"Kew on a Plate"
If the above television programme comes to "Food Network", or any other
US TV channel, I recommend you watch it. It's based at Kew Gardens, "a botanical garden in southwest London that houses the largest and most diverse botanical and mycological collections in the world ".There's a small garden set up for the programme which covers a year in growing and cooking
It has Raymond Blanc demo'ing dishes made from the produce grown on site. Ruth Goodman, a food historian, demo's old recipes and Kate Humble "investigates" other aspects of seasonal farming - this week she was looking into the "Onion Johnnies" from Brittany in France, who hawked strings of "Rose de Roskoff" onions around Britain (and a few still do). I remember seeing them in Wales when I was in college there. She also did a piece this week about traditional cider making - cider, over here, is an alcoholic drink and only the very foolish drink too much of the traditional stuff at a time - definitely not on a par with Coca Cola" or "7-up"!!!

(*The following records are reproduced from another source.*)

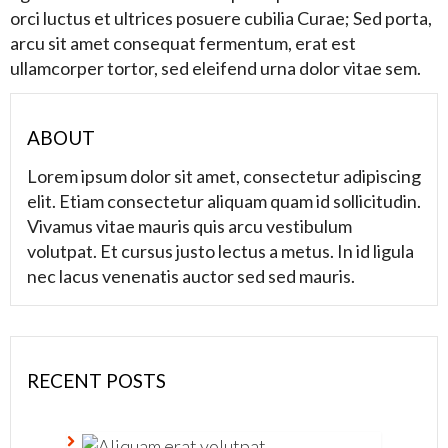
orci luctus et ultrices posuere cubilia Curae; Sed porta,
arcu sit amet consequat fermentum, erat est
ullamcorper tortor, sed eleifend urna dolor vitae sem.
ABOUT
Lorem ipsum dolor sit amet, consectetur adipiscing
elit. Etiam consectetur aliquam quam id sollicitudin.
Vivamus vitae mauris quis arcu vestibulum
volutpat. Et cursus justo lectus a metus. In id ligula
nec lacus venenatis auctor sed sed mauris.
RECENT POSTS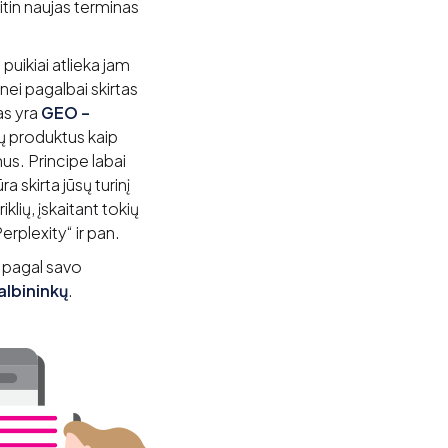
 itin naujas terminas
puikiai atlieka jam
nei pagalbai skirtas
as yra
GEO –
ūsų produktus kaip
us. Principe labai
skirta jūsų turinį
klių, įskaitant tokių
rplexity“ ir pan.
i pagal savo
albininkų
.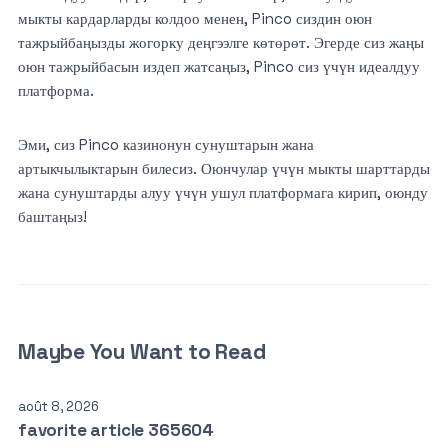
мыкты кардарларды колдоо менен, Pinco сиздин оюн
тажрыйбаңызды жогорку деңгээлге көтөрөт. Эгерде сиз жаңы
оюн тажрыйбасын издеп жатсаңыз, Pinco сиз үчүн идеалдуу
платформа.
Эми, сиз Pinco казинонун сунуштарын жана
артыкчылыктарын билесиз. Оюнчулар үчүн мыкты шарттарды
жана сунуштарды алуу үчүн ушул платформага кирип, оюнду
баштаңыз!
Maybe You Want to Read
août 8, 2026
favorite article 365604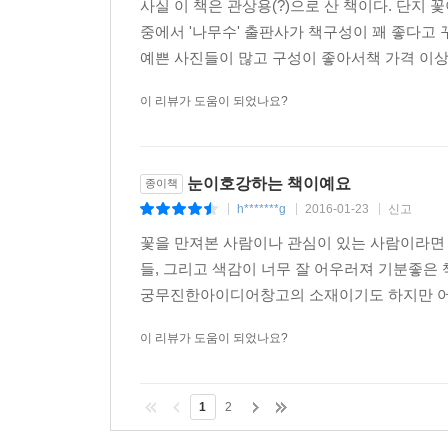
사실 이 책은 관상용(?)으로 산 책이다. 단지
중에서 '나무수' 출판사가 책구성이 꽤 좋다고 
예쁜 사진들이 많고 구성이 좋아서책 가격 이상의
이 리뷰가 도움이 되었나요?
눈이호강하는 책이예요
종이책
h*******g
2016-01-23
신고
|
|
|
꽃을 만져본 사람이나 관심이 있는 사람이라면 
들, 그리고 색감이 너무 잘 어우러져 기분좋은 
궁무진한아이디어창고의 소재이기도 하지만 어느
이 리뷰가 도움이 되었나요?
1
2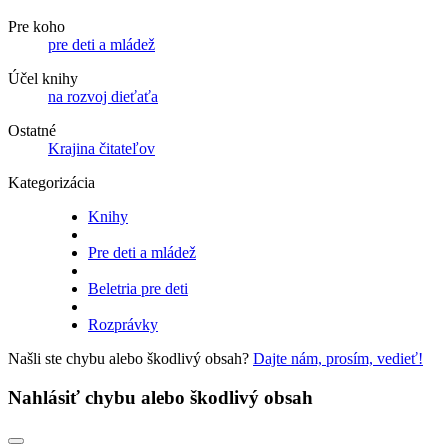
Pre koho
pre deti a mládež
Účel knihy
na rozvoj dieťaťa
Ostatné
Krajina čitateľov
Kategorizácia
Knihy
Pre deti a mládež
Beletria pre deti
Rozprávky
Našli ste chybu alebo škodlivý obsah?
Dajte nám, prosím, vedieť!
Nahlásiť chybu alebo škodlivý obsah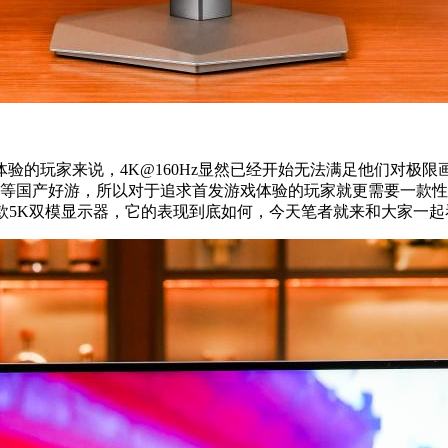
体验的玩家来说，4K@160Hz显然已经开始无法满足他们对极
等国产好游，所以对于追求首发游戏体验的玩家就更需要一款性
款5K双模显示器，它的表现到底如何，今天笔者就来和大家一起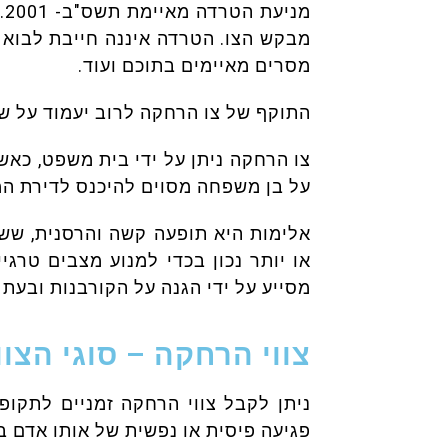
מ
מבקש הצו. הטרדה איננה חייבת לבוא ל
מסרים מאיימים בתוכם ועוד.
התוקף של צו הרחקה לרוב יעמוד על ש
צו הרחקה ניתן על ידי בית משפט, כאשר
על בן משפחה מסוים להיכנס לדירת ה
אלימות היא תופעה קשה והרסנית, ששו
או יותר נכון בכדי למנוע מצבים טרג
מסייע על ידי הגנה על הקורבנות ובעת ה
צווי הרחקה – סוגי הצוו
ניתן לקבל צווי הרחקה זמניים לתקו
פגיעה פיסית או נפשית של אותו אדם 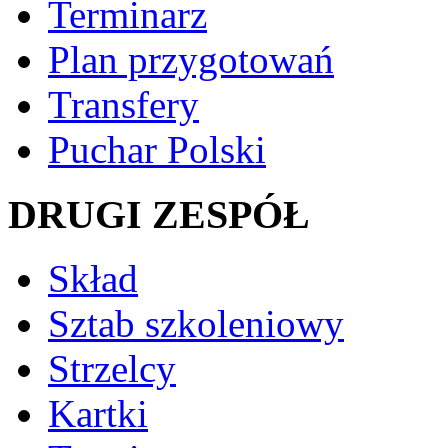
Terminarz
Plan przygotowań
Transfery
Puchar Polski
DRUGI ZESPÓŁ
Skład
Sztab szkoleniowy
Strzelcy
Kartki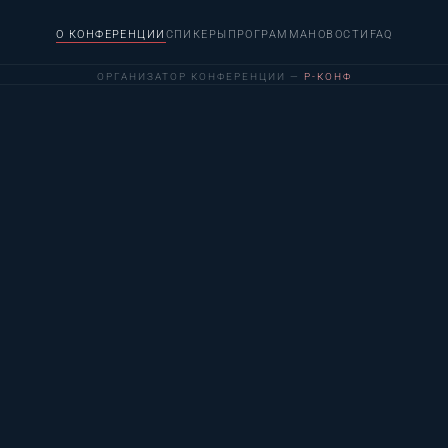
О КОНФЕРЕНЦИИ
СПИКЕРЫ
ПРОГРАММА
НОВОСТИ
FAQ
ОРГАНИЗАТОР КОНФЕРЕНЦИИ —
Р-КОНФ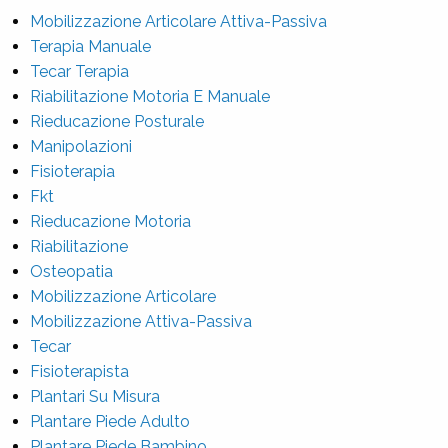
Mobilizzazione Articolare Attiva-Passiva
Terapia Manuale
Tecar Terapia
Riabilitazione Motoria E Manuale
Rieducazione Posturale
Manipolazioni
Fisioterapia
Fkt
Rieducazione Motoria
Riabilitazione
Osteopatia
Mobilizzazione Articolare
Mobilizzazione Attiva-Passiva
Tecar
Fisioterapista
Plantari Su Misura
Plantare Piede Adulto
Plantare Piede Bambino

The programme had reached autumn his week and they had been growing pumpkins among other things. Ruth Goodman demo'ed a dish made by the early settlers in America (pumpkins were apparently a staple food before they sorted out successful wheat-growing as I expect you are very aware - I'm sure it's dinned into American primary school children). It was a sort of egg custard baked in a de-seeded pumpkin. I'd like to have a go at that one sometime.
(If you don't know Raymond Bland, he's French, old & not particularly good-looking but he could make a plain rice pudding look sexy!!! I may be pushing 70 and supposed to be past these things but if he cooked for me I'd be putty in his hands!)
Don’t look for the light at the end of the tunnel. Stomp along and switch the bl**dy thing on yourself.